I know first hand how screwed up the community in Dowtown Oakland/Northgate/Koreatown or whatever developers want to call it this week. There is rot at the core of the culture and it needs a change. I became (and remain) so sick of the ghetto churches, liquor stores, crap BBQ/fried chicken places, prostitues, hooptie chop shops, etc. The ghetto churches may be the worst as they pretend to be a solution when some of them are definitely part of the problem. The one next door to my house includes residential property that has been home to a drug dealer, a recycling business and the good lord knows what else. The pastor has done nothing to improve the dilapitated structures and has the residents piping grey water out the kitchen window.
The black community in Oakland could learn alot to improve their lives from Korean immigrants. They could probably learn alot from Kenyan immigrants if they were coming to Oakland. The people who turned Oakland into a slum cannot stop the changes that are happening. Immigrants will come to live. And the affluent will return to the inner cities as a result of the massive economic changes we are witnessing now. And thankfully, some of them will be African American.

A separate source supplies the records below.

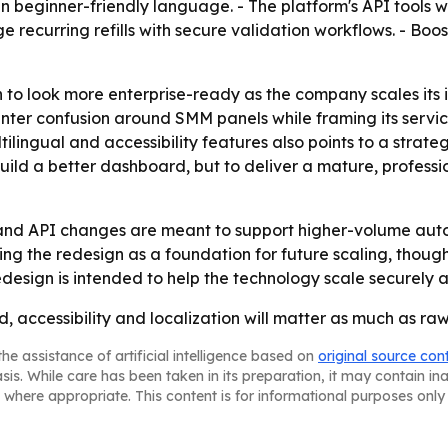
in beginner-friendly language. - The platform's API tools
e recurring refills with secure validation workflows. - Bo
 to look more enterprise-ready as the company scales its 
unter confusion around SMM panels while framing its servic
tilingual and accessibility features also points to a strate
 build a better dashboard, but to deliver a mature, profes
 and API changes are meant to support higher-volume au
ing the redesign as a foundation for future scaling, thou
design is intended to help the technology scale securely a
ed, accessibility and localization will matter as much as r
he assistance of artificial intelligence based on
original source con
asis. While care has been taken in its preparation, it may contain i
 where appropriate. This content is for informational purposes only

As far as concerns about the ethnic make up of Koreana Plaza, I vividly recall being impressed by the numerous central americans there who can speak functional Korean.
Oakland doesn't need a "African American Town" because it is, and will remain for decades or longer, a Chocolate City. What it does need is a black community willing to embrace opportunities to improve, welcome newcomers (like Koreans), and develop a stronger sense of ethics. When I removed the self dissassembling chimney of that 100 year old house during my renovation efforts, at the very bottom I found hebrew text from what looked like a song book. This house was probably originally owned by jews, decades before African Americans arrived in the 1940s. Oakland still represents a promised land for immigrant people from around the world. When the residents of Oakland who have lived there for many generations, wake up to this and appreciate what they have and the opportunities right in front of them, Oakland will have a chance to be a best place to live rather than the marginal place it is now.